**Exercise requirements**:
Copy the records word for word from their start through the line containing "00) , в том", including that line, and leave the pictures out of your answer.

**Supplied material**:
•••••
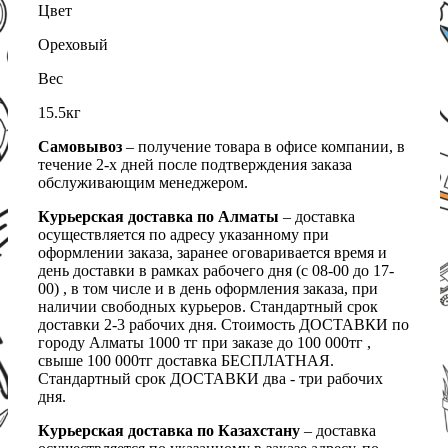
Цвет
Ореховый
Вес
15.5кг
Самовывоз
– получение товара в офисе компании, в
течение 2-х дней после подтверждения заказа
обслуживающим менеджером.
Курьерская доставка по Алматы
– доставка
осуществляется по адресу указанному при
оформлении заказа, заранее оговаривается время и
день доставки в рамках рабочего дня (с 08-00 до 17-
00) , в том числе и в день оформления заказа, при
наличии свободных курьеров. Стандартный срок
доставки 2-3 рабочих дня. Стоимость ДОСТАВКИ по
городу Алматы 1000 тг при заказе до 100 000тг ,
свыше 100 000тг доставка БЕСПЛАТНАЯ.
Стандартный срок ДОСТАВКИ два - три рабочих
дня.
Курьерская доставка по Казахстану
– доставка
•••••
**Solution for this task**:
Цвет
Ореховый
Вес
15.5кг
Самовывоз
– получение товара в офисе компании, в
течение 2-х дней после подтверждения заказа
обслуживающим менеджером.
Курьерская доставка по Алматы
– доставка
осуществляется по адресу указанному при
оформлении заказа, заранее оговаривается время и
день доставки в рамках рабочего дня (с 08-00 до 17-
00) , в том числе и в день оформления заказа, при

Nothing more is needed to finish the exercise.